_TASK GOAL_
Repeat word for word the lines from the top of the records through the line containing "Outside Selection: Works", and skip the pictures.

_TASK DATA_
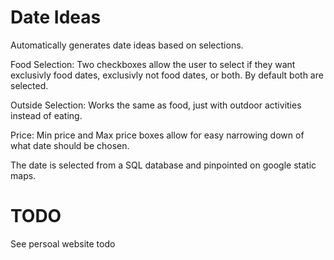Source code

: # Date Ideas
Automatically generates date ideas based on selections.

Food Selection: Two checkboxes allow the user to select if they want exclusivly food dates, exclusivly not food dates, or both. By default both are selected. 

Outside Selection: Works the same as food, just with outdoor activities instead of eating. 

Price: Min price and Max price boxes allow for easy narrowing down of what date should be chosen.

The date is selected from a SQL database and pinpointed on google static maps. 

# TODO
See persoal website todo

_OUTPUT OF THE EXERCISE_
Source code

: # Date Ideas
Automatically generates date ideas based on selections.

Food Selection: Two checkboxes allow the user to select if they want exclusivly food dates, exclusivly not food dates, or both. By default both are selected. 

Outside Selection: Works the same as food, just with outdoor activities instead of eating. 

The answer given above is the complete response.